**Arbeitsauftrag A:** Nenne alle Wendungen, die im folgenden Auszug über Bremens Landesdenkmalpfleger in deutschen Anführungszeichen („…“) stehen.

**Bereitgestellter Auszug:**
+++

Für Bremens Landesdenkmalpfleger ist nur schützenswert, was „in der historisch original überlieferten Substanz“ erhalten ist. Aus sozialen Gründen werde er kein Objekt erhalten, betonte Hans-Christoph Hoffmann vor einem Publikum, dessen Zustimmung zu dieser Denkmals-Auffassung er sicher sein konnte. Die geduldig nickenden Herren im „Schütting“ widersprachen Hoffmann dann auch nicht, als er erneut den Abriß des Senatsgästehauses verteidigte. Für ihn repräsentiere der verbreitete Erhaltungswille jüngster Zeit eine keineswegs historische, „allenfalls nostalgische“ Einstellung.

Wenn Fälle wie das Senatsgästehaus geschützt würden, „täte sich die Bauwirtschaft schwer, Grundstücke zu finden“, betonte Bremens oberster Denkmalschützer in seinem Referat vor der Aufbaugemeinschaft Bremen, jener 1945 gegründeten „ersten Bürgerinitiative“, die sich die gemeinnützige Förderung der städtebaulichen Entwicklung in Bremen zum Ziel gemacht hat.

+++

Dateneinträge
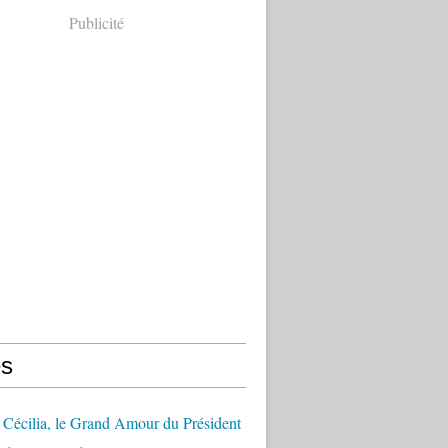
Publicité
s
Cécilia, le Grand Amour du Président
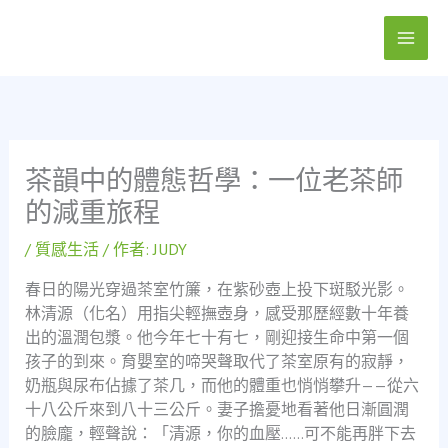
跳
至
主
要
內
容
茶韻中的體態哲學：一位老茶師
的減重旅程
/
質感生活
/ 作者:
JUDY
春日的陽光穿過茶室竹簾，在紫砂壺上投下斑駁光影。
林清源（化名）用指尖輕撫壺身，感受那歷經數十年養
出的溫潤包漿。他今年七十有七，剛迎接生命中第一個
孩子的到來。育嬰室的啼哭聲取代了茶室原有的寂靜，
奶瓶與尿布佔據了茶几，而他的體重也悄悄攀升——從六
十八公斤來到八十三公斤。妻子擔憂地看著他日漸圓潤
的臉龐，輕聲說：「清源，你的血壓……可不能再胖下去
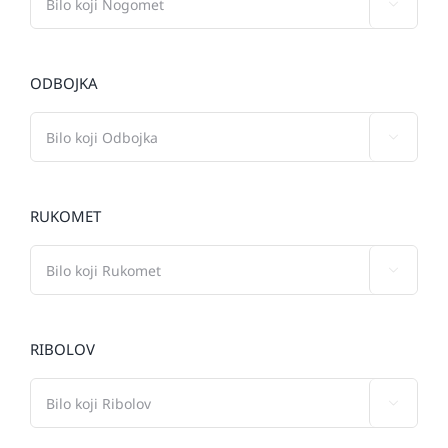

ODBOJKA

RUKOMET

RIBOLOV

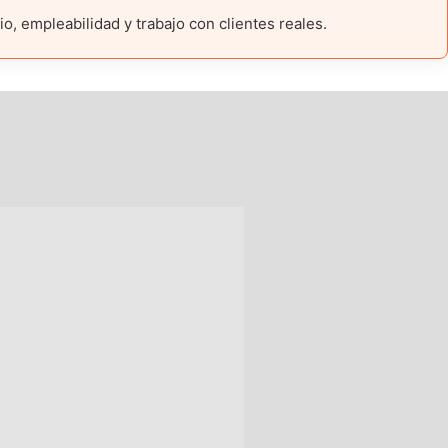
, empleabilidad y trabajo con clientes reales.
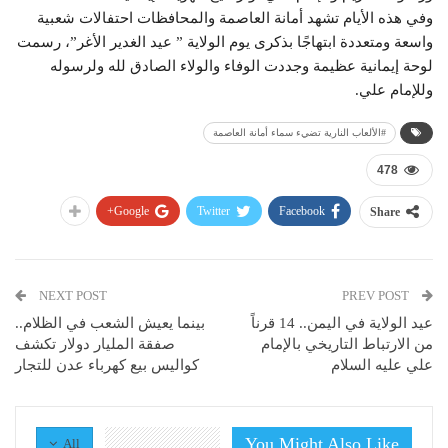
وفي هذه الأيام تشهد أمانة العاصمة والمحافظات احتفالات شعبية
واسعة ومتعددة ابتهاجًا بذكرى يوم الولاية ” عيد الغدير الأغر”، رسمت
لوحة إيمانية عظيمة وجددت الوفاء والولاء الصادق لله ولرسوله
وللإمام علي.
#الألعاب النارية تضيء سماء أمانة العاصمة
478
Google+
Twitter
Facebook
Share
NEXT POST
PREV POST
عيد الولاية في اليمن.. 14 قرناً
بينما يعيش الشعب في الظلام..
من الارتباط التاريخي بالإمام
صفقة المليار دولار تكشف
علي عليه السلام
كواليس بيع كهرباء عدن للتجار
You Might Also Like
All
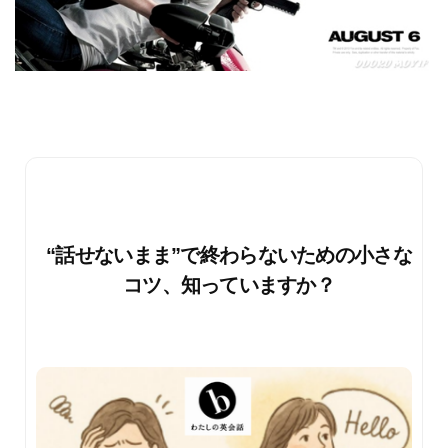
“話せないまま”で終わらないための小さな
コツ、知っていますか？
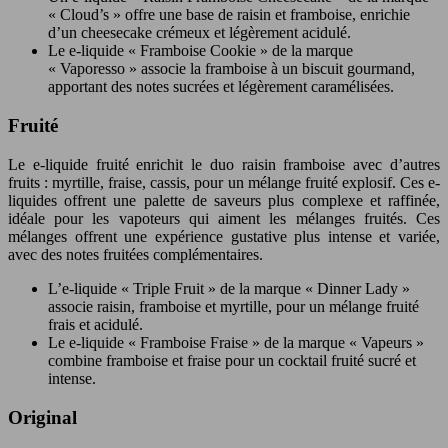
« Cloud’s » offre une base de raisin et framboise, enrichie
d’un cheesecake crémeux et légèrement acidulé.
Le e-liquide « Framboise Cookie » de la marque
« Vaporesso » associe la framboise à un biscuit gourmand,
apportant des notes sucrées et légèrement caramélisées.
Fruité
Le e-liquide fruité enrichit le duo raisin framboise avec d’autres
fruits : myrtille, fraise, cassis, pour un mélange fruité explosif. Ces e-
liquides offrent une palette de saveurs plus complexe et raffinée,
idéale pour les vapoteurs qui aiment les mélanges fruités. Ces
mélanges offrent une expérience gustative plus intense et variée,
avec des notes fruitées complémentaires.
L’e-liquide « Triple Fruit » de la marque « Dinner Lady »
associe raisin, framboise et myrtille, pour un mélange fruité
frais et acidulé.
Le e-liquide « Framboise Fraise » de la marque « Vapeurs »
combine framboise et fraise pour un cocktail fruité sucré et
intense.
Original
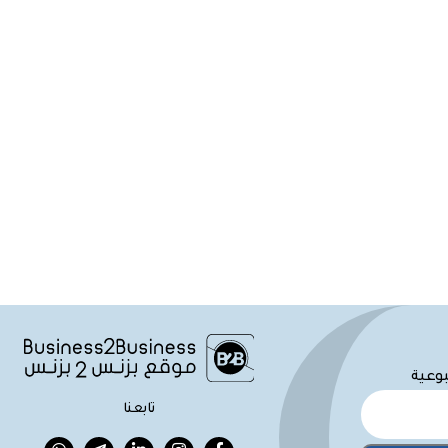
بوعية
تابعنا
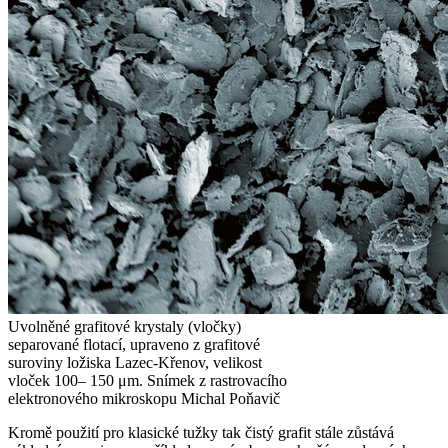
Uvolněné grafitové krystaly (vločky)
separované flotací, upraveno z grafitové
suroviny ložiska Lazec‑Křenov, velikost
vloček 100– 150 μm.
Snímek z rastrovacího
elektronového mikroskopu Michal Poňavič
Kromě použití pro klasické tužky tak čistý grafit stále zůstává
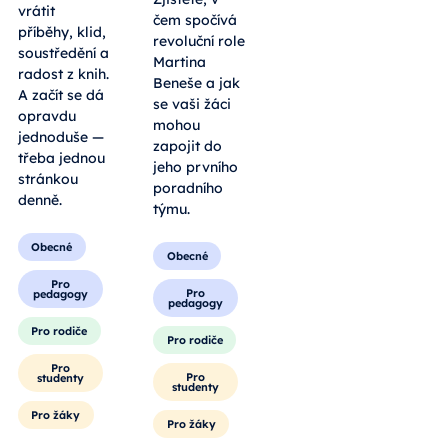
orgánem, ale
knihomolů,
především
ale jako
garantem
otevřená
práv dětí v
výzva pro
systému.
každého, kdo
Zjistěte, v
chce do
čem spočívá
svého dne
revoluční role
vrátit
Martina
příběhy, klid,
Beneše a jak
soustředění a
se vaši žáci
radost z knih.
mohou
A začít se dá
zapojit do
opravdu
jeho prvního
jednoduše —
poradního
třeba jednou
týmu.
stránkou
denně.
Obecné
Obecné
Pro
pedagogy
Pro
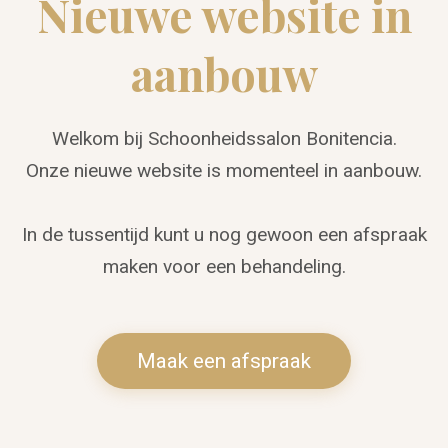
Nieuwe website in
aanbouw
Welkom bij Schoonheidssalon Bonitencia.
Onze nieuwe website is momenteel in aanbouw.
In de tussentijd kunt u nog gewoon een afspraak
maken voor een behandeling.
Maak een afspraak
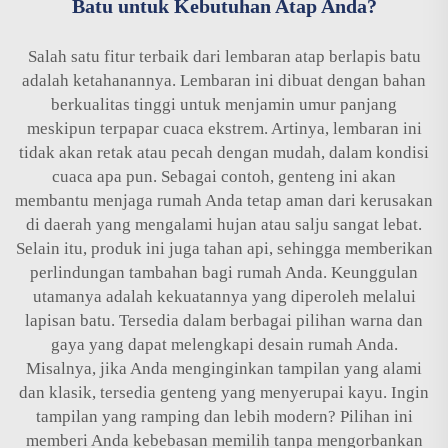
Batu untuk Kebutuhan Atap Anda?
Salah satu fitur terbaik dari lembaran atap berlapis batu
adalah ketahanannya. Lembaran ini dibuat dengan bahan
berkualitas tinggi untuk menjamin umur panjang
meskipun terpapar cuaca ekstrem. Artinya, lembaran ini
tidak akan retak atau pecah dengan mudah, dalam kondisi
cuaca apa pun. Sebagai contoh, genteng ini akan
membantu menjaga rumah Anda tetap aman dari kerusakan
di daerah yang mengalami hujan atau salju sangat lebat.
Selain itu, produk ini juga tahan api, sehingga memberikan
perlindungan tambahan bagi rumah Anda. Keunggulan
utamanya adalah kekuatannya yang diperoleh melalui
lapisan batu. Tersedia dalam berbagai pilihan warna dan
gaya yang dapat melengkapi desain rumah Anda.
Misalnya, jika Anda menginginkan tampilan yang alami
dan klasik, tersedia genteng yang menyerupai kayu. Ingin
tampilan yang ramping dan lebih modern? Pilihan ini
memberi Anda kebebasan memilih tanpa mengorbankan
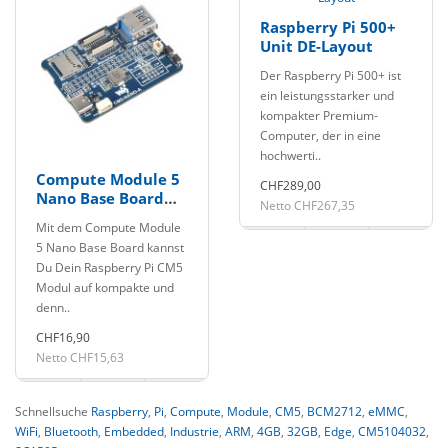
Raspberry Pi 500+
Unit DE-Layout
Der Raspberry Pi 500+ ist
ein leistungsstarker und
kompakter Premium-
Computer, der in eine
hochwerti..
Compute Module 5
CHF289,00
Nano Base Board
Netto CHF267,35
für Raspberry Pi
Mit dem Compute Module
5 Nano Base Board kannst
Du Dein Raspberry Pi CM5
Modul auf kompakte und
denn..
CHF16,90
Netto CHF15,63
Schnellsuche
Raspberry
,
Pi
,
Compute
,
Module
,
CM5
,
BCM2712
,
eMMC
,
WiFi
,
Bluetooth
,
Embedded
,
Industrie
,
ARM
,
4GB
,
32GB
,
Edge
,
CM5104032
,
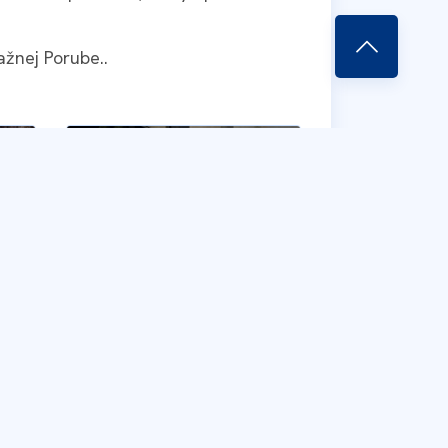
hore
žnej Porube..
Poďakovanie 4
Poďakovanie 7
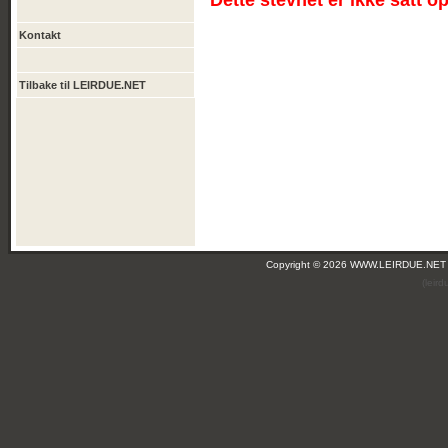
Dette stevnet er ikke satt o
Kontakt
Tilbake til LEIRDUE.NET
Copyright © 2026 WWW.LEIRDUE.NET
(leir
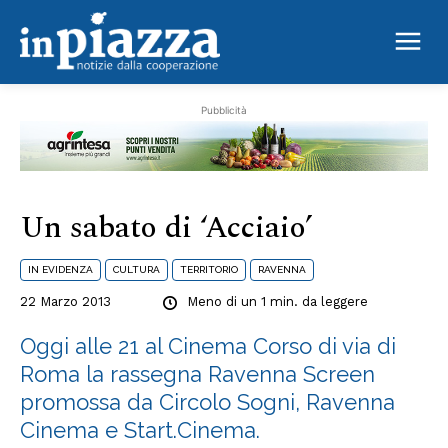
Un sabato di ‘Acciaio’
Pubblicità
Un sabato di ‘Acciaio’
IN EVIDENZA
CULTURA
TERRITORIO
RAVENNA
22 Marzo 2013
Meno di un 1
min. da leggere
Oggi alle 21 al Cinema Corso di via di
Roma la rassegna Ravenna Screen
promossa da Circolo Sogni, Ravenna
Cinema e Start.Cinema.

+++

**Arbeitsauftrag B:** Tausche in den Datensätzen „genteng“ gegen „ubin“ aus und gib dabei alles von der Zeile mit „Batu untuk Kebutuhan Atap Anda?“ bis hinunter zur Zeile mit „memberi Anda kebebasan“ erneut aus, sonst unverändert.

**Endgültige Antwort A:**
„in der historisch original überlieferten Substanz“
„Schütting“
„allenfalls nostalgische“
„täte sich die Bauwirtschaft schwer, Grundstücke zu finden“
„ersten Bürgerinitiative“

**Endgültige Antwort B:**
Batu untuk Kebutuhan Atap Anda?
Salah satu fitur terbaik dari lembaran atap berlapis batu
adalah ketahanannya. Lembaran ini dibuat dengan bahan
berkualitas tinggi untuk menjamin umur panjang
meskipun terpapar cuaca ekstrem. Artinya, lembaran ini
tidak akan retak atau pecah dengan mudah, dalam kondisi
cuaca apa pun. Sebagai contoh, ubin ini akan
membantu menjaga rumah Anda tetap aman dari kerusakan
di daerah yang mengalami hujan atau salju sangat lebat.
Selain itu, produk ini juga tahan api, sehingga memberikan
perlindungan tambahan bagi rumah Anda. Keunggulan
utamanya adalah kekuatannya yang diperoleh melalui
lapisan batu. Tersedia dalam berbagai pilihan warna dan
gaya yang dapat melengkapi desain rumah Anda.
Misalnya, jika Anda menginginkan tampilan yang alami
dan klasik, tersedia ubin yang menyerupai kayu. Ingin
tampilan yang ramping dan lebih modern? Pilihan ini
memberi Anda kebebasan memilih tanpa mengorbankan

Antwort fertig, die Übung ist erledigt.